JAKARTA, June 15 (Reuters) – Indonesia’s President-elect Prabowo Subianto has no plans to boost the country’s public debt to 50% of gross domestic product (GDP), a senior aide said on Saturday, denying a report that had hit the nation’s currency and bond markets.
Thomas Djiwandono, who leads fiscal discussions between Prabowo’s economic team and the outgoing government’s finance ministry, told Reuters that Prabowo had not set any target for debt levels and would adhere to legal limits on fiscal metrics.
The rupiah fell as much as 0.9% and bond yields jumped on Friday, partly due to fiscal concerns, after Bloomberg News reported Prabowo wanted to steadily increase Indonesia’s debt-to-GDP ratio to 50% in his five-year term from under 40% now.
“We are not talking about debt-to-GDP target at all. This is not a formal policy plan,” said Thomas, the incoming president’s nephew.
Prabowo, who will take office in October, said last month that Indonesia should “be more daring” in taking on debt to fund development programmes and hit his 8% economic growth target for Southeast Asia’s biggest economy, but he has also repeatedly pledged to comply with budget deficit limits.

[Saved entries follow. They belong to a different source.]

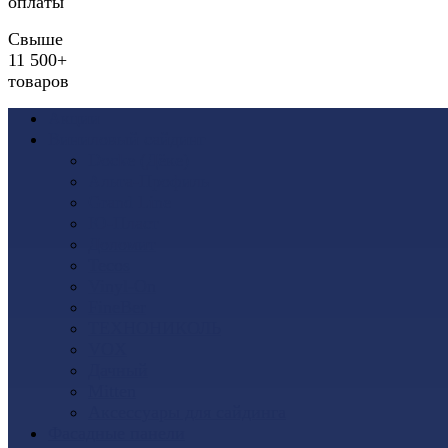
оплаты
Свыше
11 500+
товаров
Акции
Виниловый сайдинг
Docke (Дёке)
Альта-Профиль
Grand Line
Ю-Пласт
Доломит
Tecos
Vinyl-On
FineBer
ТЕХНОНИКОЛЬ
VOX
Дачный
Mitten
Аксессуары для сайдинга
Фасадные панели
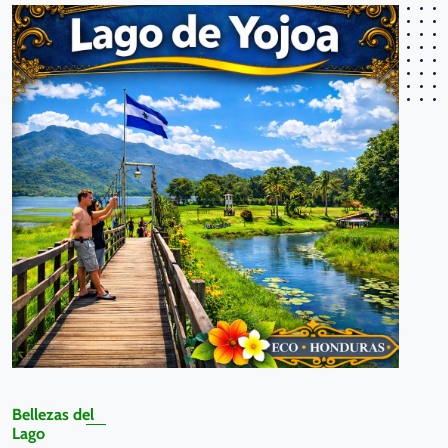
Bellezas del
Lago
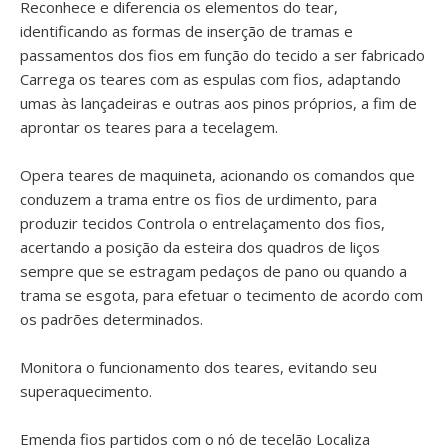
Reconhece e diferencia os elementos do tear,
identificando as formas de inserção de tramas e
passamentos dos fios em função do tecido a ser fabricado
Carrega os teares com as espulas com fios, adaptando
umas às lançadeiras e outras aos pinos próprios, a fim de
aprontar os teares para a tecelagem.
Opera teares de maquineta, acionando os comandos que
conduzem a trama entre os fios de urdimento, para
produzir tecidos Controla o entrelaçamento dos fios,
acertando a posição da esteira dos quadros de liços
sempre que se estragam pedaços de pano ou quando a
trama se esgota, para efetuar o tecimento de acordo com
os padrões determinados.
Monitora o funcionamento dos teares, evitando seu
superaquecimento.
Emenda fios partidos com o nó de tecelão Localiza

“It’s important to note that that is why Prabowo and his formal team talk about fiscal prudence, because it is within those principles,” Thomas said. “Anything about debt levels, or going beyond the deficit is noise.”

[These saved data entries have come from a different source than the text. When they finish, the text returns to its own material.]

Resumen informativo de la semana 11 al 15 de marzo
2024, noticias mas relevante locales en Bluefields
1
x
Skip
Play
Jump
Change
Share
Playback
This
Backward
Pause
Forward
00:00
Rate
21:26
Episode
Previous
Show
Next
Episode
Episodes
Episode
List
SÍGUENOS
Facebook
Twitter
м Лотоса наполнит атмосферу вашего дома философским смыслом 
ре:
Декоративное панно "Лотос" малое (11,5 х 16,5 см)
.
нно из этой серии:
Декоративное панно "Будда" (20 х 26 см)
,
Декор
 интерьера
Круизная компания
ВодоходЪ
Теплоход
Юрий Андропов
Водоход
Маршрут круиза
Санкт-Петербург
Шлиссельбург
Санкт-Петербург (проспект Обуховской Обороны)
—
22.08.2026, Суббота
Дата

Ratings agencies and investors have been closely monitoring Prabowo’s fiscal policy, fearing costly programmes he pledged before his landslide victory in February’s election would derail Indonesia’s record of fiscal prudence.
Discussions between Prabowo’s team and Finance Minister Sri Mulyani Indrawati have focussed on increasing revenues, reviewing spending and making budget space for programmes such as providing free meals to children, within legal limits of public finances, Thomas said, adding the 2025 deficit would stay under 3% of GDP.
In the aftermath of the 1990s Asian financial crisis, Indonesia mandated the annual budget deficit not to exceed 3% of GDP and capping debt at 60%. This has helped Indonesia build a solid record of fiscal management and won investment grade ratings from agencies.
While the debt ratio has risen under the government of President Joko Widodo, particularly after heavy spending during the COVID-19 pandemic, Sri Mulyani has been trying to bring this down by reducing annual deficits. Last year’s budget deficit was 1.65% of GDP, the smallest in 12 years.